Active vs Inactive Screen Time
A New York Times article was released this week. How did I find it? Our 23 year old Kindergarten teacher forwarded it to me from her iPhone. She only has the “essential apps” on her new iPhone….Facebook and the NYTimes. 🙂
I’ve read the article a couple of times now and have rewritten this blog post no less than 3 as I try to make sense of what this means for kids today.
The average young American now spends practically every waking minute — except for the time in school — using a smart phone, computer, television or other electronic device, according to a new study from the Kaiser Family Foundation.
“…except for the time in school” might be a little harsh as I’d bet most kids are on computers some how some way in most schools. Maybe not all the time, but come on, we have a lot of technology packed into schools these days. I’m sure they’re spending at least some of their time on the computers there as well.
The new study shows that kids between 8 – 18 are now spending close to 11 hours in front of screens. I’ll admit that’s a lot, but where do these habits start?
We know that good, balanced habits, start when you’re young. Hence the reason that still to this day when I get home from school I have to change my clothes from my “school clothes” to my “not-school clothes”. That habit was drilled into me all growing up. You come home and before you go outside or go work on the farm you had to change your clothes. To this day, much to the laughter of my wife, I still have to. I’m not comfortable until I’ve changed out of my school clothes.
So I ask, who’s setting the habits for an 8 year old to spend 11 hours a day in front of a screen? I would expect screen time to increase just due in part to the fact there are more screens in our lives. But there’s a time as well for Legos and tag with neighborhood friends.
Where are the parents in these conversations? When did the TV…now at 4 1/2 hours a day….become the babysitter? Who’s fault is that? Parents? Employers? Or Kids themselves?
Contrary to popular wisdom, the heaviest media users reported spending a similar amount of time exercising as the light media users. Nonetheless, other studies have established a link between screen time and obesity.
Now that’s interesting! I think as screens continue to take over our lives we’ll see more of these habits. The Wii can be both a screen and a workout. My iPhone is my trainer, record keeper, and motivator. Does my workout time count as screen time as well? If so there’s very little time I’m not interacting with a screen.
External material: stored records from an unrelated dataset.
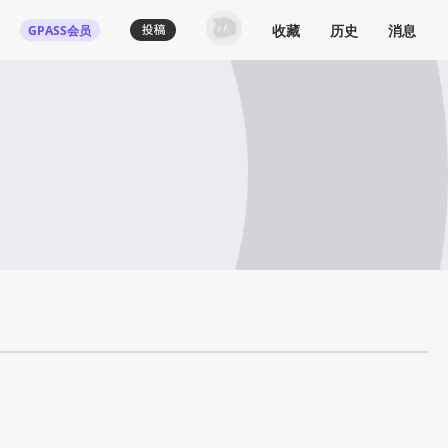
收藏
历史
消息
GPASS会员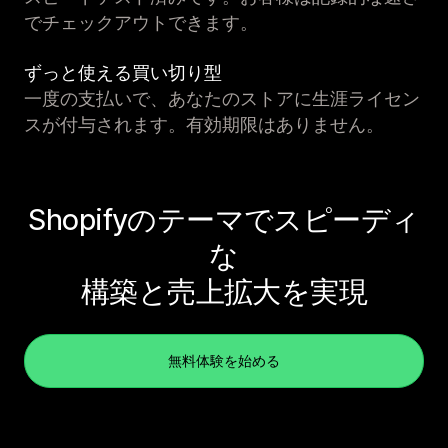
でチェックアウトできます。
ずっと使える買い切り型
一度の支払いで、あなたのストアに生涯ライセン
スが付与されます。有効期限はありません。
Shopifyのテーマでスピーディ
な
構築と売上拡大を実現
無料体験を始める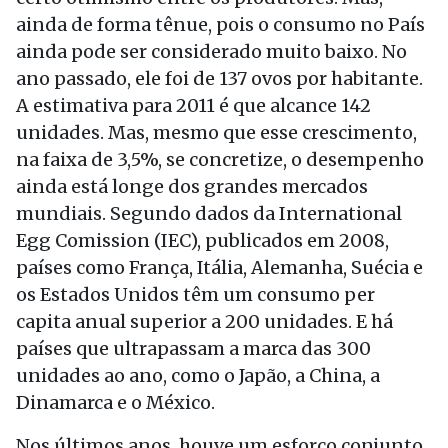
ainda de forma tênue, pois o consumo no País
ainda pode ser considerado muito baixo. No
ano passado, ele foi de 137 ovos por habitante.
A estimativa para 2011 é que alcance 142
unidades. Mas, mesmo que esse crescimento,
na faixa de 3,5%, se concretize, o desempenho
ainda está longe dos grandes mercados
mundiais. Segundo dados da International
Egg Comission (IEC), publicados em 2008,
países como França, Itália, Alemanha, Suécia e
os Estados Unidos têm um consumo per
capita anual superior a 200 unidades. E há
países que ultrapassam a marca das 300
unidades ao ano, como o Japão, a China, a
Dinamarca e o México.
Nos últimos anos, houve um esforço conjunto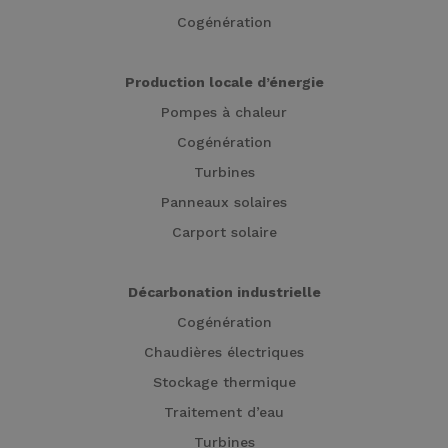
Cogénération
Production locale d’énergie
Pompes à chaleur
Cogénération
Turbines
Panneaux solaires
Carport solaire
Décarbonation industrielle
Cogénération
Chaudières électriques
Stockage thermique
Traitement d’eau
Turbines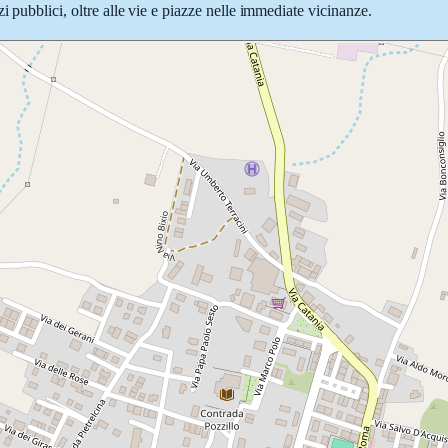
i pubblici, oltre alle vie e piazze nelle immediate vicinanze.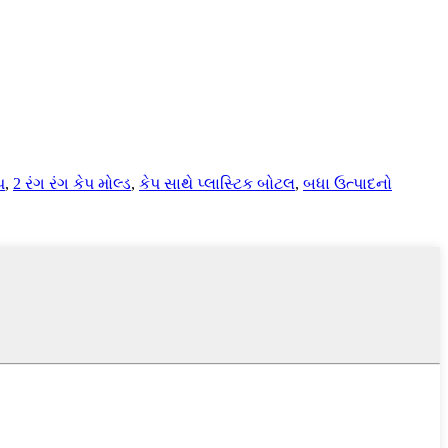
પ
,
2 રંગ રંગ કેપ મોલ્ડ
,
કેપ સાથે પ્લાસ્ટિક બોટલ
,
બધા ઉત્પાદનો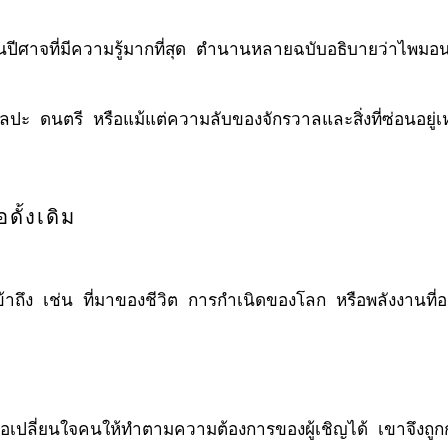
ปีศาจที่มีความรู้มากที่สุด ตำนานหลายฉบับอธิบายว่าไพมอน
ลปะ ดนตรี หรือแม้แต่ความลับของจักรวาลและสิ่งที่ซ่อนอยู่เ
ั้งเดิม
ึง เช่น ที่มาของชีวิต การกำเนิดของโลก หรือพลังงานที่อย
ลี่ยนใจคนให้ทำตามความต้องการของผู้เชิญได้ เขาจึงถูกกล่า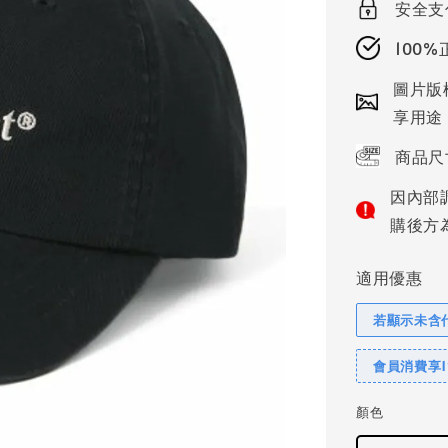
安全支
100
圖片版
享用途
商品尺
因內部
購後方
適用優惠
若顯示未含
會員消費享
顏色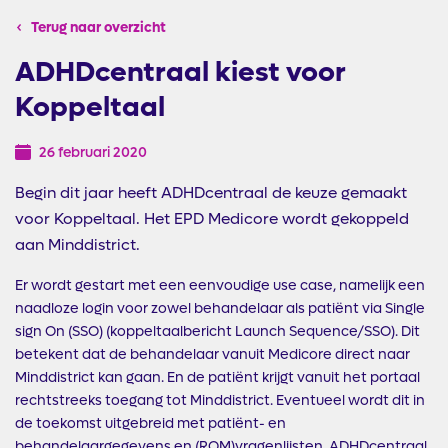
Terug naar overzicht
ADHDcentraal kiest voor
Koppeltaal
26 februari 2020
Begin dit jaar heeft ADHDcentraal de keuze gemaakt
voor Koppeltaal. Het EPD Medicore wordt gekoppeld
aan Minddistrict.
Er wordt gestart met een eenvoudige use case, namelijk een
naadloze login voor zowel behandelaar als patiënt via Single
sign On (SSO) (koppeltaalbericht Launch Sequence/SSO). Dit
betekent dat de behandelaar vanuit Medicore direct naar
Minddistrict kan gaan. En de patiënt krijgt vanuit het portaal
rechtstreeks toegang tot Minddistrict. Eventueel wordt dit in
de toekomst uitgebreid met patiënt- en
behandelaargegevens en (ROM)vragenlijsten. ADHDcentraal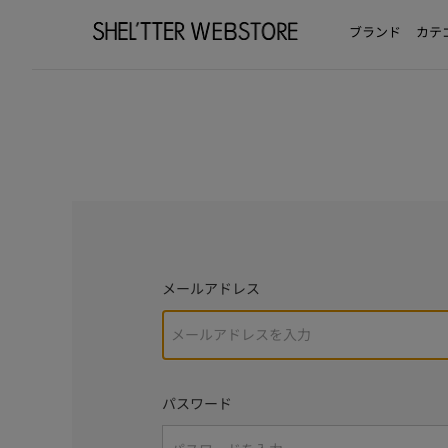
ブランド
カテ
メールアドレス
パスワード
My books are on a screen, my guitar lyrics and chords, my workout routine, and my work. Is that a bad thing?
Maybe we need to start asking the question in these surveys that differentiates between “Active Screen Time” and “Non-Active Screen Time”
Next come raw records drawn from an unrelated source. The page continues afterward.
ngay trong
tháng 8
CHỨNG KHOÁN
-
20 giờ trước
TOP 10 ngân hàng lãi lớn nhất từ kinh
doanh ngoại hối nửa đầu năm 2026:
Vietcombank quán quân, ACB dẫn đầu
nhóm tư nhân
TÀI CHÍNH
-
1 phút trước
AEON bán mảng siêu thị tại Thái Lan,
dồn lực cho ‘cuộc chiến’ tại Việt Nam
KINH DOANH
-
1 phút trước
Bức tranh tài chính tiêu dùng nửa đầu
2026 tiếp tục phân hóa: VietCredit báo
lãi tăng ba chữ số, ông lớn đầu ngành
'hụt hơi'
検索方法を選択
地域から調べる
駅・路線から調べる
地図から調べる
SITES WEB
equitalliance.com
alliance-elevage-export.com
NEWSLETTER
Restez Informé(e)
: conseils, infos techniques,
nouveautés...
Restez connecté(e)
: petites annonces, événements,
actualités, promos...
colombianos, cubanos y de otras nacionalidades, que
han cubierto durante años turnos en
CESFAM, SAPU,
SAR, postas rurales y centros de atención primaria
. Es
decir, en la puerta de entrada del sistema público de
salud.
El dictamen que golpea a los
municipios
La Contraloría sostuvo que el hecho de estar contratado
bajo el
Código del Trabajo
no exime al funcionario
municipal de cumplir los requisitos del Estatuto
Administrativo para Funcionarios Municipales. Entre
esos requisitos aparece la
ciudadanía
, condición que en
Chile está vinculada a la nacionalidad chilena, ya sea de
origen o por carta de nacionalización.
Those that have a high “Non-Active Screen Time” I’m sure are those in a study that show a link to obesity. But what about those with a high “Active Screen Time”? Can I be healthy being in front of a screen 11 hours a day? Can I be healthy going to the gym where I run on a treadmill for an hour while watching TV?
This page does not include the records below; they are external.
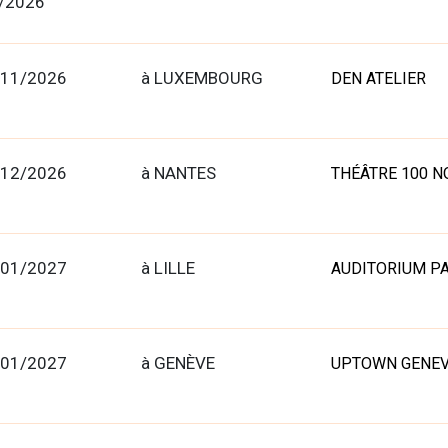
/2026
/11/2026
à LUXEMBOURG
DEN ATELIER
/12/2026
à NANTES
THÉÂTRE 100 
/01/2027
à LILLE
AUDITORIUM P
/01/2027
à GENÈVE
UPTOWN GENE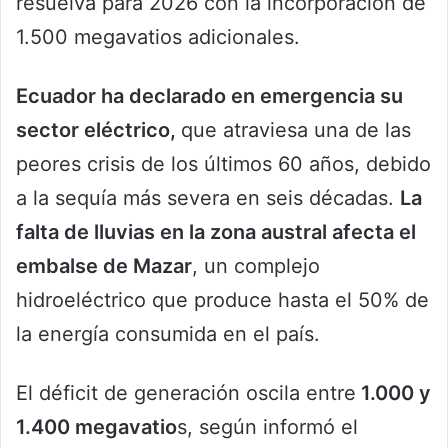
resuelva para 2026 con la incorporación de
1.500 megavatios adicionales.
Ecuador ha declarado en emergencia su
sector eléctrico,
que atraviesa una de las
peores crisis de los últimos 60 años, debido
a la sequía más severa en seis décadas.
La
falta de lluvias en la zona austral afecta el
embalse de Mazar
, un complejo
hidroeléctrico que produce hasta el 50% de
la energía consumida en el país.
El déficit de generación oscila entre
1.000 y
1.400 megavatio
s, según informó el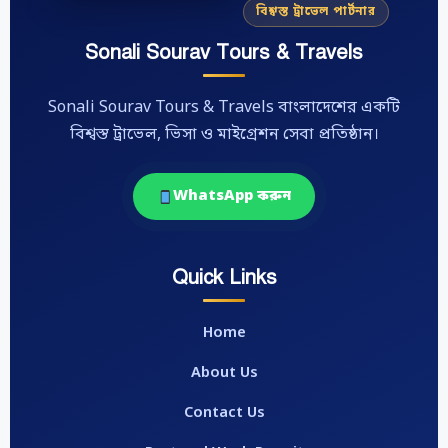
বিশ্বস্ত ট্রাভেল পার্টনার
Sonali Sourav Tours & Travels
Sonali Sourav Tours & Travels বাংলাদেশের একটি
বিশ্বস্ত ট্রাভেল, ভিসা ও মাইগ্রেশন সেবা প্রতিষ্ঠান।
WhatsApp করুন
Quick Links
Home
About Us
Contact Us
One of the most interesting parts of this whole article is the look at the increased use of cell phones, mp3s, and laptop computers over the past 5 years.
Seeing that you can now get TV content on both your cell phone and your mp3 player might help explain the jump in TV content viewing. In fact everything on that list could be explained by the mainstream use of cell phones and mp3 players within this age group. No longer do you have to be at home inactive to watch a TV show. You can now be anywhere, doing anything, at anytime. A significant change sense the last survey in 2004.
If we’re going to continue to do studies that look at screen time, I think we need to start asking the questions is it active or inactive use of the screen/device?
The more I think about this the more I’m wondering about those numbers and this survey. But it’s time for me to get off the screen for a while and go workout…in a gym…with a TV on the wall….and an iPhone strapped to my arm.